Setup. In a small dataset, the character s is followed by h three times and by a once, and never by anything else.
Steps.
- Write the row total for
s. - Normalize the row into probabilities:
P(h | s)andP(a | s). - Compute the negative log likelihood loss on the bigram
s -> hand ons -> a, usingloss = -log(probability). - Average the two losses.
- Describe how you would sample the character after
s: which letter comes up more often, and roughly in what proportion?
Expected outcome.
row total for 's': 3 + 1 = 4P(h|s) = 3/4 = 0.75 P(a|s) = 1/4 = 0.25loss on s -> h: -log(0.75) = 0.288loss on s -> a: -log(0.25) = 1.386average: (0.288 + 1.386)/2 = 0.837The likely, correct prediction (h at 0.75) earns a small loss; the less likely one (a at 0.25) earns a bigger one. To sample the next character you would draw at random weighted by the row, so about three times out of four you would get h and about one time in four a.
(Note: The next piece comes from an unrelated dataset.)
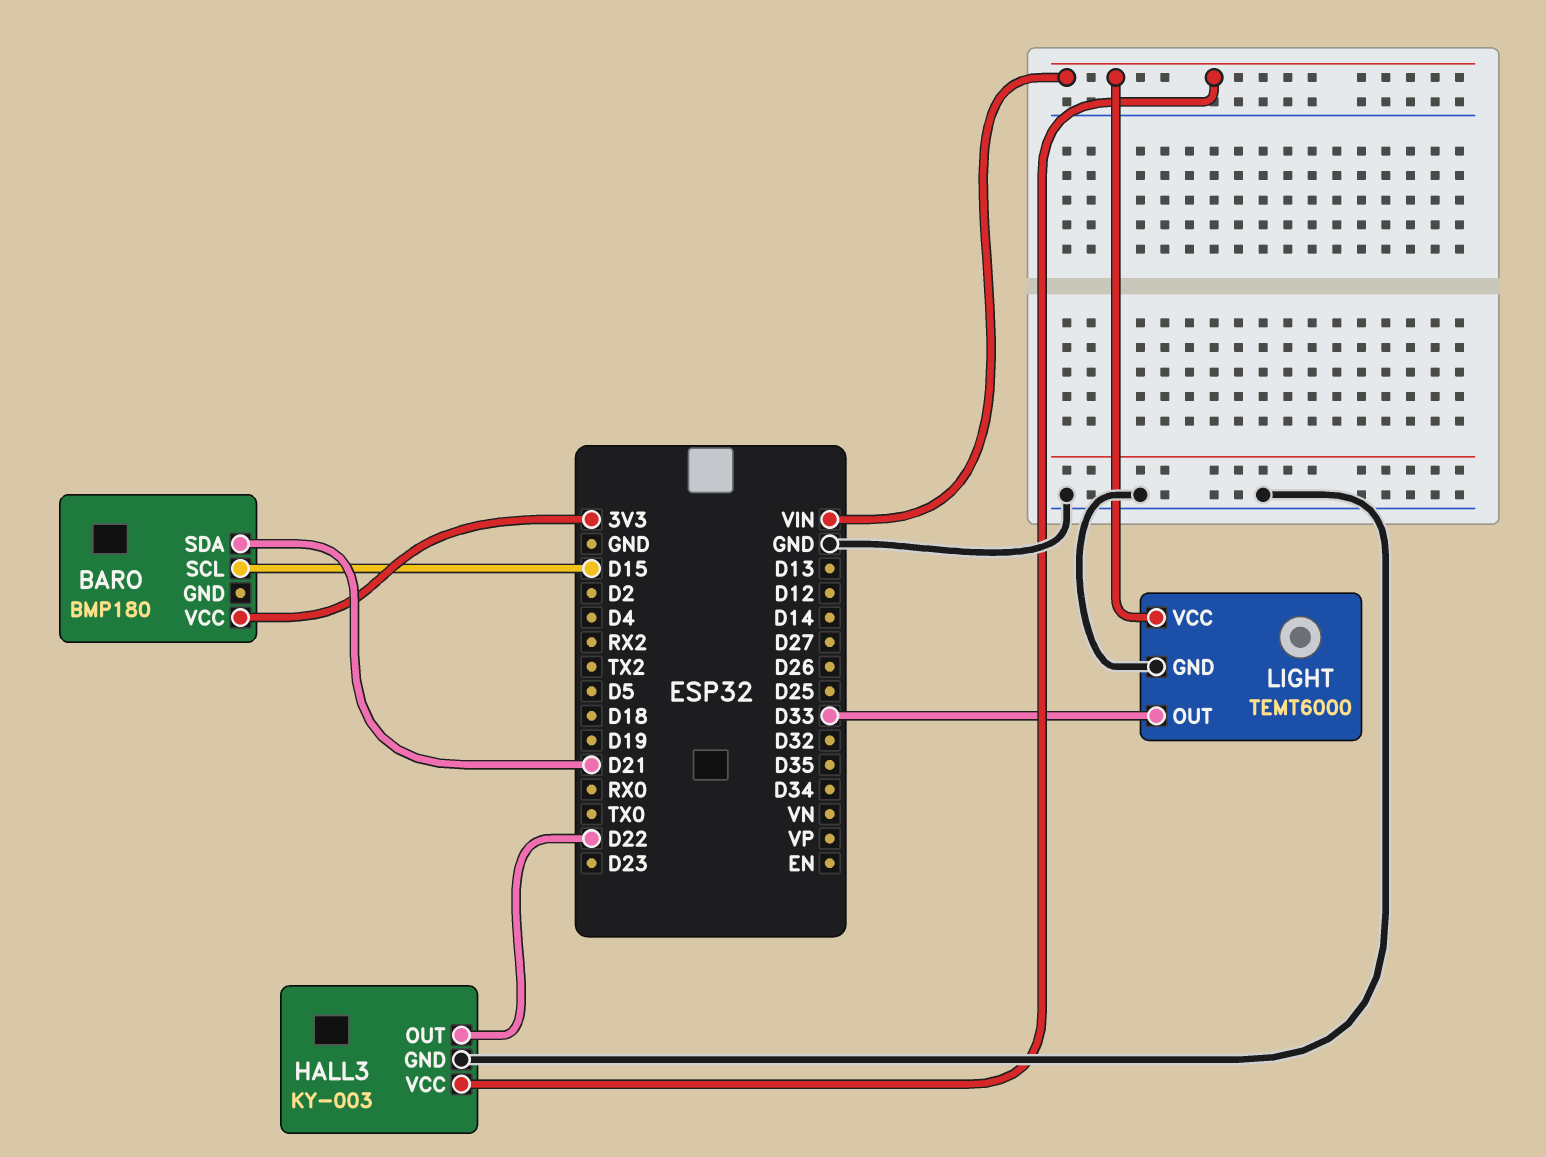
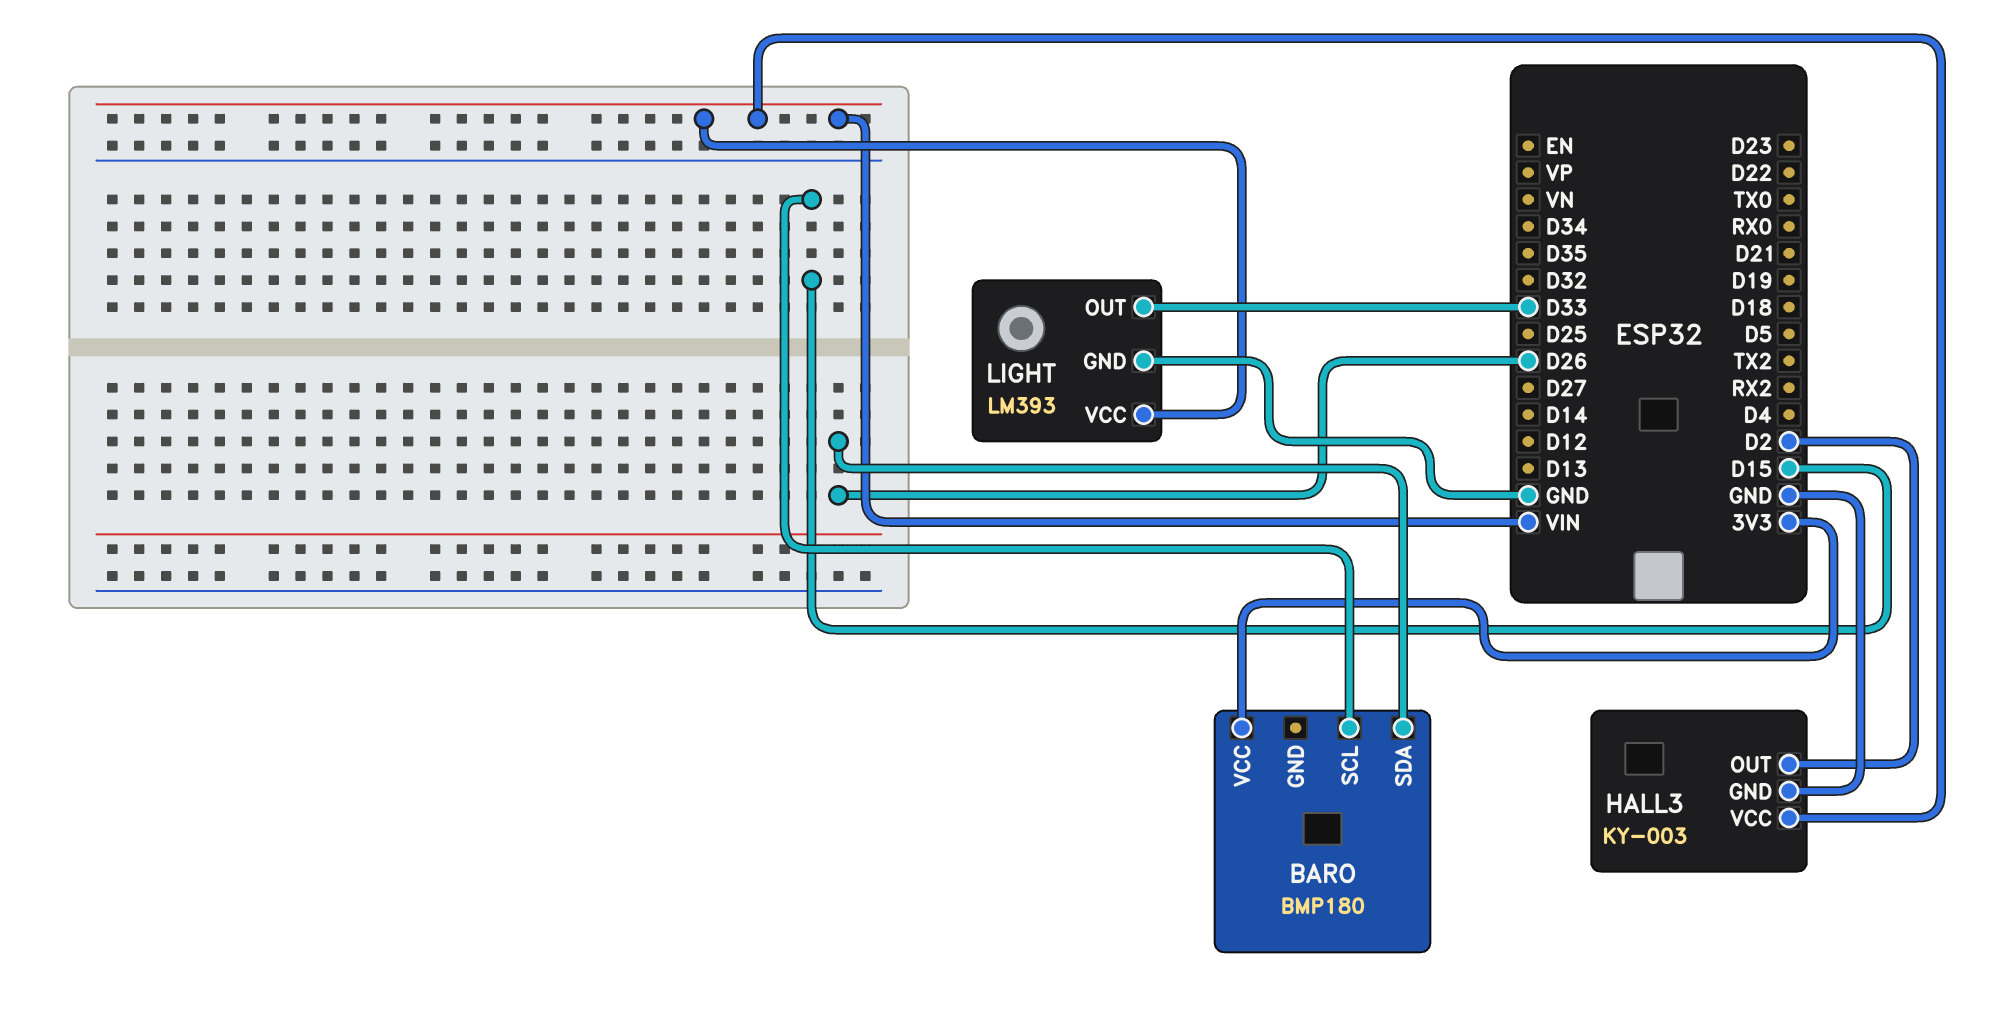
BARO pin SDA: D21 -> D26
HALL3 pin OUT: D22 -> D2
LIGHT: TEMT6000 -> LM393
That weighted draw, repeated character by character, is how the model generates a whole name.
Confirm it against the real thing (optional). Andrej Karpathy’s makemore repo builds this exact model on a real list of ~30k names. Run the bigram section, look at a row of the normalized probability matrix, and generate a few names; then read off the model’s average negative log likelihood over the whole dataset. Seeing your by-hand row and loss match the code’s, and watching the sampled names come out roughly name-like, makes the model concrete.
Flashcards
Section titled “Flashcards”Eight cards. Click any card to reveal the answer. Use the Print flashcards button to lay out the full set as one card per page, ready to print or save as a PDF for offline review.
Q. What does a language model do, in one sentence?
Given the text so far, it assigns a probability to each possible next piece of text. Generating text is predict-next, sample one, append, repeat.
Q. What is a bigram model?
A model that predicts the next character from only the single current character (a bigram is a pair of adjacent characters). Crude (one character of context) but a complete, hand-buildable language model.
Q. What is the `.` token for?
It marks both the start and the end of a name: ava becomes .ava.. The starting dot teaches which characters begin names; the ending dot teaches when to stop.
Q. How do you build the bigram model by counting?
Tally a 27x27 table of how often each character follows each other character, then normalize each row (divide by its total) into probabilities. Sample from a row to pick the next character.
Q. How do you build the same model as a neural network?
One-hot the current character (length-27 vector), pass through a single linear layer (27x27, no bias), softmax the 27 outputs into probabilities, and train on negative log likelihood with the autograd engine. It converges to the same table as counting.
Q. What is softmax?
Exponentiate a set of numbers (making them positive) then normalize them to sum to 1, turning any vector into a probability distribution. It turns the network’s raw outputs (log-counts) into next-character probabilities.
Q. What is negative log likelihood, and why log?
loss = -log(probability the model gave each real bigram), averaged over all bigrams; lower is better. Log turns a product of many tiny probabilities into a sum (avoiding underflow); negating makes “better” mean “smaller”, as a loss should.
Q. How does the bigram model relate to a large language model?
Same skeleton: assign a probability over the next piece of text, sample, append, repeat. An LLM differs by scale and reach, tokens not characters, thousands of tokens of context not one character, a transformer not one linear layer, but the predict-and-sample core is identical.